Viagem no Proleterka

2025-02-18

Duas palavras acompanham-me como um estribilho: “viver” e “experiência”. Imaginam-se palavras para narrar o mundo e para o substituir. As duas palavras devem cumprir-se.

Disse Susan Sontag que Fleur Jaeggy é uma escritora selvagem, e eis o seu segundo livro publicado em Portugal a comprová-lo. Quem não gostou da jovem colegial desapegada de “Felizes Anos de Castigo”, escusa de lê-lo, já que é mais do mesmo mas a alguns graus abaixo de zero; quem, por outro lado, ficou hipnotizado com o bisturi com que a autora disseca uma infância e uma adolescência caracterizadas por um sentimento de orfandade, tem aqui um repasto tão farto quanto o minimalismo lhe pode oferecer.

É para o meu bem. Uma frase venenosa. Mas soa bem. Sei que aquela frase nunca foi de bom augúrio. Desde então piorou a minha situação de menor de idade. Há que proteger-se quando se ouvem ditames semelhantes. Quando se é refém do bem.

Quantas vezes pode uma pessoa ficar órfã? Em teoria, ao perder o pai e a mãe, mas no caso da protagonista de “Viagem no Proleterka”, tantas vezes quantas é abandonada e passa de mão em mão como um estorvo, até ser posta num colégio interno, e quando pensa que todos aqueles que decidiam o seu destino já estavam enterrados, surge a surpresa do final, que a faz pôr em causa toda a sua identidade.

Naquela época, não pensava nos mortos.
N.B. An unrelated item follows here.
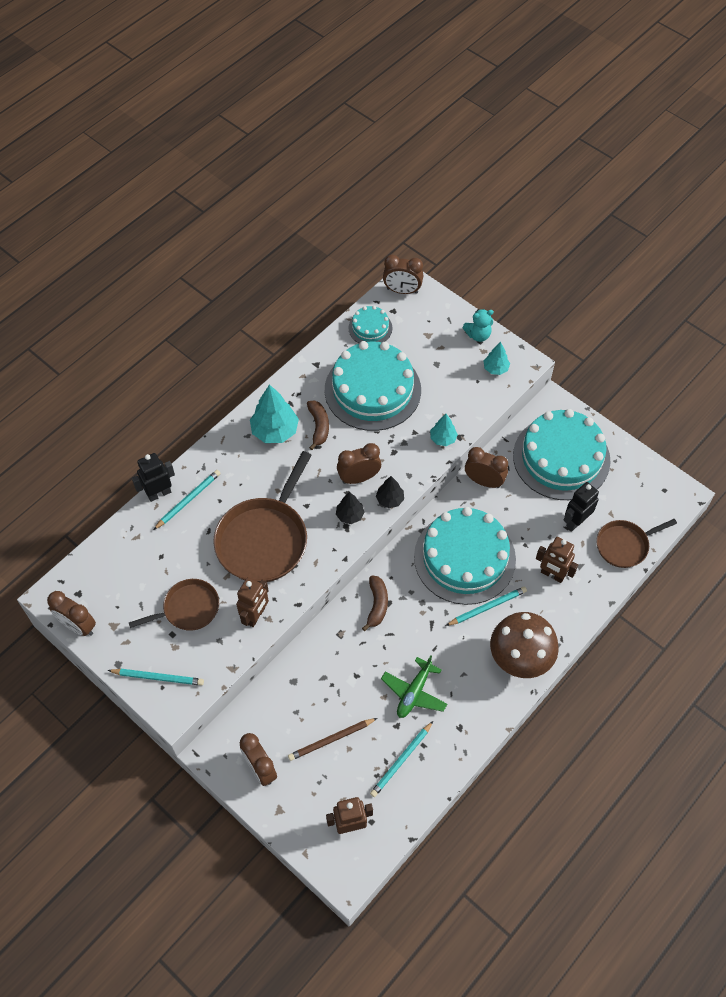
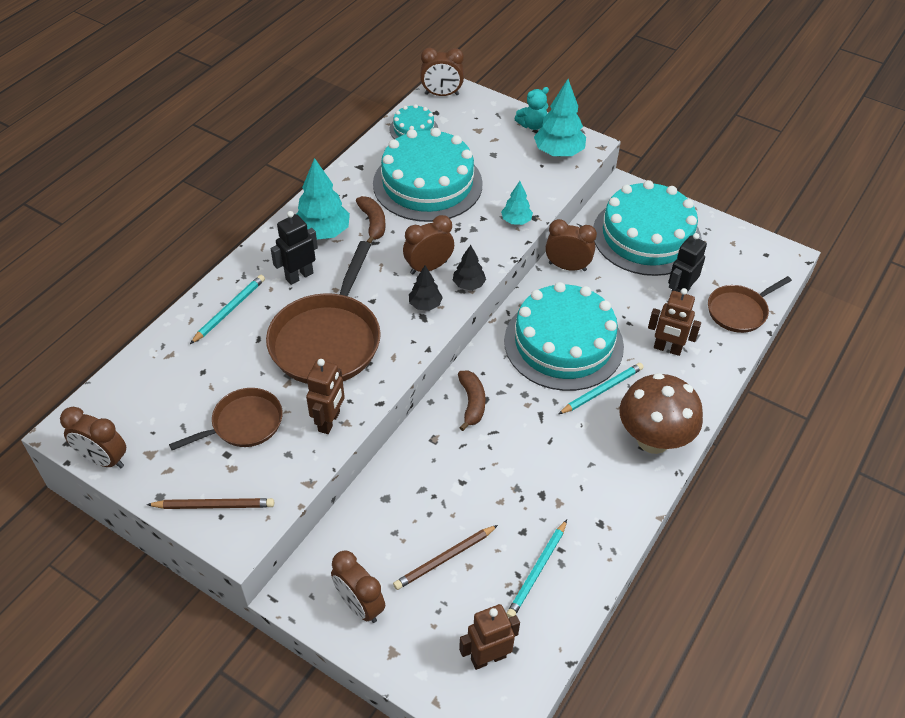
camera: 10 degrees left, 10 degrees down
turquoise pencil [107,669,204,686] -> brown pencil [147,498,274,509]
black robot [132,453,175,502] -> black robot moved to [270,211,318,285]
green plane [381,655,447,718] -> none
turquoise tree [484,342,510,375] -> turquoise tree [534,79,586,157], size x1.76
Eles vêm tarde ao nosso encontro. Chamam quando sentem que nos tornámos presas e é hora de ir à caça.

Antes de mais, esta rapariga sem nome é a filha de Johannes…

A pessoa que me é inverosimilmente desconhecida. (…) Nenhuma intimidade. E, no entanto, um laço anterior às nossas existências. Um conhecimento no estranhamento total.

…um homem do norte que veio em jovem para o cantão mais a sul devido aos problemas de saúde do irmão inválido, onde conhece uma rapariga de origem italiana com quem se corresponderá mais tarde em francês, unindo nesta obra três das línguas da Suíça e polvilhando de termos alemães, de uma forma quase clínica, um texto originalmente escrito em italiano.

Quando a protagonista era muito pequena, a mulher de Johannes deixa-o e leva a filha, entregando-a depois à sua mãe para ir refazer a vida noutro continente.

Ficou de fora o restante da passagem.